## Task objective
All records after this line are to be returned verbatim.

## Recorded data
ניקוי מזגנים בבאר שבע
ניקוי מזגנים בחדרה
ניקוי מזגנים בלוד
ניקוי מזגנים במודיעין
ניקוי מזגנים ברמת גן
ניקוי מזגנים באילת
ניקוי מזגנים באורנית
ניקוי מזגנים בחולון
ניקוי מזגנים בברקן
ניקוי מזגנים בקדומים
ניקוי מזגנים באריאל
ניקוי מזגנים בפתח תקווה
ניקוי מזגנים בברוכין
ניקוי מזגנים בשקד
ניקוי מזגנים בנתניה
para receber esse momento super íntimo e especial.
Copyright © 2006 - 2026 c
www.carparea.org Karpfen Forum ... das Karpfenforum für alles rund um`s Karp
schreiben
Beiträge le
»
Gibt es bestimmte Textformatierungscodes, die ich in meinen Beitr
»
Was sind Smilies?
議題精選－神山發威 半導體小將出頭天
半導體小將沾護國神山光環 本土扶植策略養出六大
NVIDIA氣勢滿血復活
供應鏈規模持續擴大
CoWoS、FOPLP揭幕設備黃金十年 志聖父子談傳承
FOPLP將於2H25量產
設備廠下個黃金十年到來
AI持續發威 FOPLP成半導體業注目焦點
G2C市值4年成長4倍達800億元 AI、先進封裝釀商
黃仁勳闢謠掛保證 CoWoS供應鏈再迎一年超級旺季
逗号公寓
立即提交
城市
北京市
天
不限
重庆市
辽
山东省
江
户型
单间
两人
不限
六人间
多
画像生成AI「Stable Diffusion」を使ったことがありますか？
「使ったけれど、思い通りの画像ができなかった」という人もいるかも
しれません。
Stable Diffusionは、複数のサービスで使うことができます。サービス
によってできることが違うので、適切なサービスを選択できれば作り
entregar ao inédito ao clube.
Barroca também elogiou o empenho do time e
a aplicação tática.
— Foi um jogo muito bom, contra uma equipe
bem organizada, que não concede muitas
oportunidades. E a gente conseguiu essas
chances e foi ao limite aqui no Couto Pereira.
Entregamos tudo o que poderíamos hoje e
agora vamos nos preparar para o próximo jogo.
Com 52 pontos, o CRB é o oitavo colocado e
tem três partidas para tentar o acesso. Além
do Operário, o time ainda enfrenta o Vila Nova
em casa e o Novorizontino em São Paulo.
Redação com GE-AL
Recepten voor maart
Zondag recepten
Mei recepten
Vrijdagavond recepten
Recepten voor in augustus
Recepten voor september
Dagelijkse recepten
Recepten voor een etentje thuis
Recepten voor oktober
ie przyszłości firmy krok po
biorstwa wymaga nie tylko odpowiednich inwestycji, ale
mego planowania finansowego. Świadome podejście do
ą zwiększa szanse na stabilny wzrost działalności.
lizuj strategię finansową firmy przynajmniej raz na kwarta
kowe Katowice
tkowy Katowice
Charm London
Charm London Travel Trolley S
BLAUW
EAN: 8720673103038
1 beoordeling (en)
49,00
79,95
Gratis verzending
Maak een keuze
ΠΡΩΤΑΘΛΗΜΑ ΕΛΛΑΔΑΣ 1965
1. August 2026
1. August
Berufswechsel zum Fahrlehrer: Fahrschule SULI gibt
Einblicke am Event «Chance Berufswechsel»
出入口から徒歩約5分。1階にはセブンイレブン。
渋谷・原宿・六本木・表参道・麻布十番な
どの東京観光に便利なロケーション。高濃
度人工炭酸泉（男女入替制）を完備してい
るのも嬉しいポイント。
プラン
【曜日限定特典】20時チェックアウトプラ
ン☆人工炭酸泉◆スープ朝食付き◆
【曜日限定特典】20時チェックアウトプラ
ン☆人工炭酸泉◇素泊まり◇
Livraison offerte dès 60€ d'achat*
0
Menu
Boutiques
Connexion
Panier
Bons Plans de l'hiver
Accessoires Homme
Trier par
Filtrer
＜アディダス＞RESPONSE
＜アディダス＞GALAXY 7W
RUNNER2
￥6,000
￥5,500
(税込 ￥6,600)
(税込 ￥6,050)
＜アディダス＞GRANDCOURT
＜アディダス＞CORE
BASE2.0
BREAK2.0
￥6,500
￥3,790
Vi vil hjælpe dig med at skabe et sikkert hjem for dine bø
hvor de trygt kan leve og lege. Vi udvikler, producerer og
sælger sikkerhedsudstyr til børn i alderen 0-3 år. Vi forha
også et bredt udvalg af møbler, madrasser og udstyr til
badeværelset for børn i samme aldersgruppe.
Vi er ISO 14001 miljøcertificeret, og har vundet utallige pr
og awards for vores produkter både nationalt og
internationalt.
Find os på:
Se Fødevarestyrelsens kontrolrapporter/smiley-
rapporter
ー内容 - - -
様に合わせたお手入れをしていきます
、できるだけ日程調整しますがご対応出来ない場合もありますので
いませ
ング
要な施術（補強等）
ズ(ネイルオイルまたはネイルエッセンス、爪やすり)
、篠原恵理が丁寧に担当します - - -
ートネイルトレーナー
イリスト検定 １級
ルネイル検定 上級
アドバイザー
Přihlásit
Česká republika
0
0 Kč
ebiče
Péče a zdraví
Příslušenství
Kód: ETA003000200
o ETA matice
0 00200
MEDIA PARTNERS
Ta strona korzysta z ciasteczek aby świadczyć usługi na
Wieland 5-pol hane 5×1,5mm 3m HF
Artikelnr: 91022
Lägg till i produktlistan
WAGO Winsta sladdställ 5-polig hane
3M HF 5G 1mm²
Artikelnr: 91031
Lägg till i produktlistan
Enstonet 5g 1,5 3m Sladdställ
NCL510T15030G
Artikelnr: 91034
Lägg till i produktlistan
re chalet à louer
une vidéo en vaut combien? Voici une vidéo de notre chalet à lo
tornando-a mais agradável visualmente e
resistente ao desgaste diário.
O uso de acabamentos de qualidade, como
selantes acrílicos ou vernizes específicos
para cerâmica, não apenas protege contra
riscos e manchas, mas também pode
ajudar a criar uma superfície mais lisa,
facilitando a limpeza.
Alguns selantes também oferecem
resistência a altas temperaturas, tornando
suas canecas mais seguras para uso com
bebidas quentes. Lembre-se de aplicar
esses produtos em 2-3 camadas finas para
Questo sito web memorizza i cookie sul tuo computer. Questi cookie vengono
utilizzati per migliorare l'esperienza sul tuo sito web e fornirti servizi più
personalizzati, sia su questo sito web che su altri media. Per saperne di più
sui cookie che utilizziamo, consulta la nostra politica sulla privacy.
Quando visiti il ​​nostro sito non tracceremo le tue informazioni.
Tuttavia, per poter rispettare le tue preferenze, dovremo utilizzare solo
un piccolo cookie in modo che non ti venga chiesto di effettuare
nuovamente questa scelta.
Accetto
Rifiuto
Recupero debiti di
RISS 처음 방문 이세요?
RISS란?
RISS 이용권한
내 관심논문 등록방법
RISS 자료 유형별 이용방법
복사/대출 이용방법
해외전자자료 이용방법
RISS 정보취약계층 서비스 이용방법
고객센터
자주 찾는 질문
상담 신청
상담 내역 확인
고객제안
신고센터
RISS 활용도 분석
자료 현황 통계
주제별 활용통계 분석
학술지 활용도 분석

## Output below
ניקוי מזגנים בבאר שבע
ניקוי מזגנים בחדרה
ניקוי מזגנים בלוד
ניקוי מזגנים במודיעין
ניקוי מזגנים ברמת גן
ניקוי מזגנים באילת
ניקוי מזגנים באורנית
ניקוי מזגנים בחולון
ניקוי מזגנים בברקן
ניקוי מזגנים בקדומים
ניקוי מזגנים באריאל
ניקוי מזגנים בפתח תקווה
ניקוי מזגנים בברוכין
ניקוי מזגנים בשקד
ניקוי מזגנים בנתניה
para receber esse momento super íntimo e especial.
Copyright © 2006 - 2026 c
www.carparea.org Karpfen Forum ... das Karpfenforum für alles rund um`s Karp
schreiben
Beiträge le
»
Gibt es bestimmte Textformatierungscodes, die ich in meinen Beitr
»
Was sind Smilies?
議題精選－神山發威 半導體小將出頭天
半導體小將沾護國神山光環 本土扶植策略養出六大
NVIDIA氣勢滿血復活
供應鏈規模持續擴大
CoWoS、FOPLP揭幕設備黃金十年 志聖父子談傳承
FOPLP將於2H25量產
設備廠下個黃金十年到來
AI持續發威 FOPLP成半導體業注目焦點
G2C市值4年成長4倍達800億元 AI、先進封裝釀商
黃仁勳闢謠掛保證 CoWoS供應鏈再迎一年超級旺季
逗号公寓
立即提交
城市
北京市
天
不限
重庆市
辽
山东省
江
户型
单间
两人
不限
六人间
多
画像生成AI「Stable Diffusion」を使ったことがありますか？
「使ったけれど、思い通りの画像ができなかった」という人もいるかも
しれません。
Stable Diffusionは、複数のサービスで使うことができます。サービス
によってできることが違うので、適切なサービスを選択できれば作り
entregar ao inédito ao clube.
Barroca também elogiou o empenho do time e
a aplicação tática.
— Foi um jogo muito bom, contra uma equipe
bem organizada, que não concede muitas
oportunidades. E a gente conseguiu essas
chances e foi ao limite aqui no Couto Pereira.
Entregamos tudo o que poderíamos hoje e
agora vamos nos preparar para o próximo jogo.
Com 52 pontos, o CRB é o oitavo colocado e
tem três partidas para tentar o acesso. Além
do Operário, o time ainda enfrenta o Vila Nova
em casa e o Novorizontino em São Paulo.
Redação com GE-AL
Recepten voor maart
Zondag recepten
Mei recepten
Vrijdagavond recepten
Recepten voor in augustus
Recepten voor september
Dagelijkse recepten
Recepten voor een etentje thuis
Recepten voor oktober
ie przyszłości firmy krok po
biorstwa wymaga nie tylko odpowiednich inwestycji, ale
mego planowania finansowego. Świadome podejście do
ą zwiększa szanse na stabilny wzrost działalności.
lizuj strategię finansową firmy przynajmniej raz na kwarta
kowe Katowice
tkowy Katowice
Charm London
Charm London Travel Trolley S
BLAUW
EAN: 8720673103038
1 beoordeling (en)
49,00
79,95
Gratis verzending
Maak een keuze
ΠΡΩΤΑΘΛΗΜΑ ΕΛΛΑΔΑΣ 1965
1. August 2026
1. August
Berufswechsel zum Fahrlehrer: Fahrschule SULI gibt
Einblicke am Event «Chance Berufswechsel»
出入口から徒歩約5分。1階にはセブンイレブン。
渋谷・原宿・六本木・表参道・麻布十番な
どの東京観光に便利なロケーション。高濃
度人工炭酸泉（男女入替制）を完備してい
るのも嬉しいポイント。
プラン
【曜日限定特典】20時チェックアウトプラ
ン☆人工炭酸泉◆スープ朝食付き◆
【曜日限定特典】20時チェックアウトプラ
ン☆人工炭酸泉◇素泊まり◇
Livraison offerte dès 60€ d'achat*
0
Menu
Boutiques
Connexion
Panier
Bons Plans de l'hiver
Accessoires Homme
Trier par
Filtrer
＜アディダス＞RESPONSE
＜アディダス＞GALAXY 7W
RUNNER2
￥6,000
￥5,500
(税込 ￥6,600)
(税込 ￥6,050)
＜アディダス＞GRANDCOURT
＜アディダス＞CORE
BASE2.0
BREAK2.0
￥6,500
￥3,790
Vi vil hjælpe dig med at skabe et sikkert hjem for dine bø
hvor de trygt kan leve og lege. Vi udvikler, producerer og
sælger sikkerhedsudstyr til børn i alderen 0-3 år. Vi forha
også et bredt udvalg af møbler, madrasser og udstyr til
badeværelset for børn i samme aldersgruppe.
Vi er ISO 14001 miljøcertificeret, og har vundet utallige pr
og awards for vores produkter både nationalt og
internationalt.
Find os på:
Se Fødevarestyrelsens kontrolrapporter/smiley-
rapporter
ー内容 - - -
様に合わせたお手入れをしていきます
、できるだけ日程調整しますがご対応出来ない場合もありますので
いませ
ング
要な施術（補強等）
ズ(ネイルオイルまたはネイルエッセンス、爪やすり)
、篠原恵理が丁寧に担当します - - -
ートネイルトレーナー
イリスト検定 １級
ルネイル検定 上級
アドバイザー
Přihlásit
Česká republika
0
0 Kč
ebiče
Péče a zdraví
Příslušenství
Kód: ETA003000200
o ETA matice
0 00200
MEDIA PARTNERS
Ta strona korzysta z ciasteczek aby świadczyć usługi na
Wieland 5-pol hane 5×1,5mm 3m HF
Artikelnr: 91022
Lägg till i produktlistan
WAGO Winsta sladdställ 5-polig hane
3M HF 5G 1mm²
Artikelnr: 91031
Lägg till i produktlistan
Enstonet 5g 1,5 3m Sladdställ
NCL510T15030G
Artikelnr: 91034
Lägg till i produktlistan
re chalet à louer
une vidéo en vaut combien? Voici une vidéo de notre chalet à lo
tornando-a mais agradável visualmente e
resistente ao desgaste diário.
O uso de acabamentos de qualidade, como
selantes acrílicos ou vernizes específicos
para cerâmica, não apenas protege contra
riscos e manchas, mas também pode
ajudar a criar uma superfície mais lisa,
facilitando a limpeza.
Alguns selantes também oferecem
resistência a altas temperaturas, tornando
suas canecas mais seguras para uso com
bebidas quentes. Lembre-se de aplicar
esses produtos em 2-3 camadas finas para
Questo sito web memorizza i cookie sul tuo computer. Questi cookie vengono
utilizzati per migliorare l'esperienza sul tuo sito web e fornirti servizi più
personalizzati, sia su questo sito web che su altri media. Per saperne di più
sui cookie che utilizziamo, consulta la nostra politica sulla privacy.
Quando visiti il ​​nostro sito non tracceremo le tue informazioni.
Tuttavia, per poter rispettare le tue preferenze, dovremo utilizzare solo
un piccolo cookie in modo che non ti venga chiesto di effettuare
nuovamente questa scelta.
Accetto
Rifiuto
Recupero debiti di
RISS 처음 방문 이세요?
RISS란?
RISS 이용권한
내 관심논문 등록방법
RISS 자료 유형별 이용방법
복사/대출 이용방법
해외전자자료 이용방법
RISS 정보취약계층 서비스 이용방법
고객센터
자주 찾는 질문
상담 신청
상담 내역 확인
고객제안
신고센터
RISS 활용도 분석
자료 현황 통계
주제별 활용통계 분석
학술지 활용도 분석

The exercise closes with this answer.